### What is being asked
Transcribe, without any change, the lines below from the one containing "element, ensuring that the" through the one containing "service skills * Ability to", including both of those lines.

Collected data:

■ ■ ■ ■ ■ ■ ■

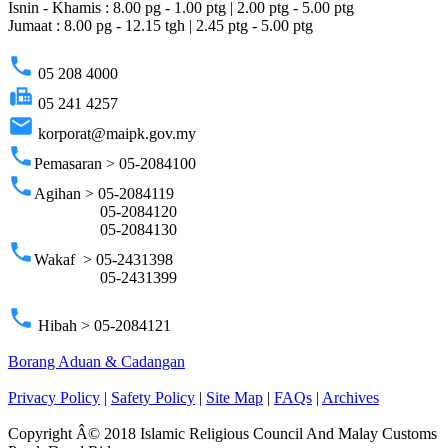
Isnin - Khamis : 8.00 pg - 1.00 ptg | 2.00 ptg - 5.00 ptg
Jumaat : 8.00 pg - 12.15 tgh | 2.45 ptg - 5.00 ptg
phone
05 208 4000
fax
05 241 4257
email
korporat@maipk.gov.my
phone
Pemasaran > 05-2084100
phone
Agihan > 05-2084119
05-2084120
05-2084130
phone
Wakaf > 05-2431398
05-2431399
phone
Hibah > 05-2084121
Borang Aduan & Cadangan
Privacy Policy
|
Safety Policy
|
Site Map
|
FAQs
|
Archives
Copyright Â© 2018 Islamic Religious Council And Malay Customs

■ ■ ■ ■ ■ ■ ■

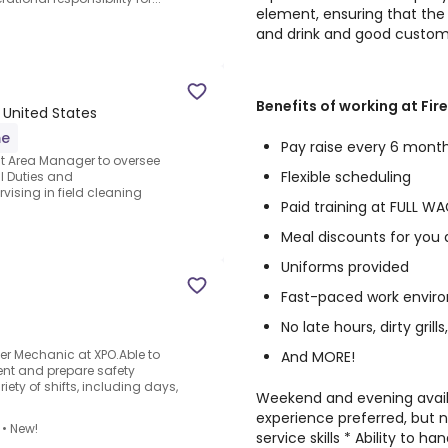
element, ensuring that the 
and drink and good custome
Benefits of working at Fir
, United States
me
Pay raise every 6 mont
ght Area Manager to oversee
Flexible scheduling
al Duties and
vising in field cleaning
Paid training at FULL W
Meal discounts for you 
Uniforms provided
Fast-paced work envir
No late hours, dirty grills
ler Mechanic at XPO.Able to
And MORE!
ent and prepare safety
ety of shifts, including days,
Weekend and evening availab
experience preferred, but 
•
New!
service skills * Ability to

■ ■ ■ ■ ■ ■ ■

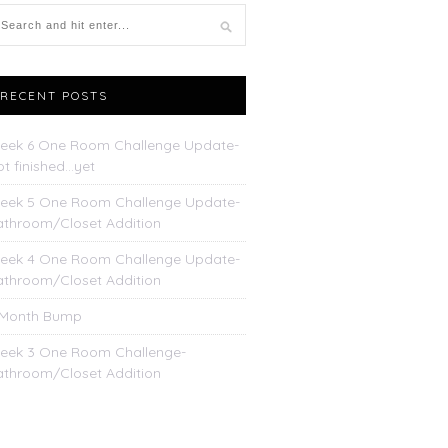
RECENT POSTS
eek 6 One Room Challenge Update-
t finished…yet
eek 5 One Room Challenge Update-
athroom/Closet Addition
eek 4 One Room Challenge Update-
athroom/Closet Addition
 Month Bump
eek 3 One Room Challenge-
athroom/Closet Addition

■ ■ ■ ■ ■ ■ ■

### Exercise solution
element, ensuring that the 
and drink and good custome
Benefits of working at Fir
, United States
me
Pay raise every 6 mont
ght Area Manager to oversee
Flexible scheduling
al Duties and
vising in field cleaning
Paid training at FULL W
Meal discounts for you 
Uniforms provided
Fast-paced work envir
No late hours, dirty grills
ler Mechanic at XPO.Able to
And MORE!
ent and prepare safety
ety of shifts, including days,
Weekend and evening availab
experience preferred, but 
•
New!
service skills * Ability to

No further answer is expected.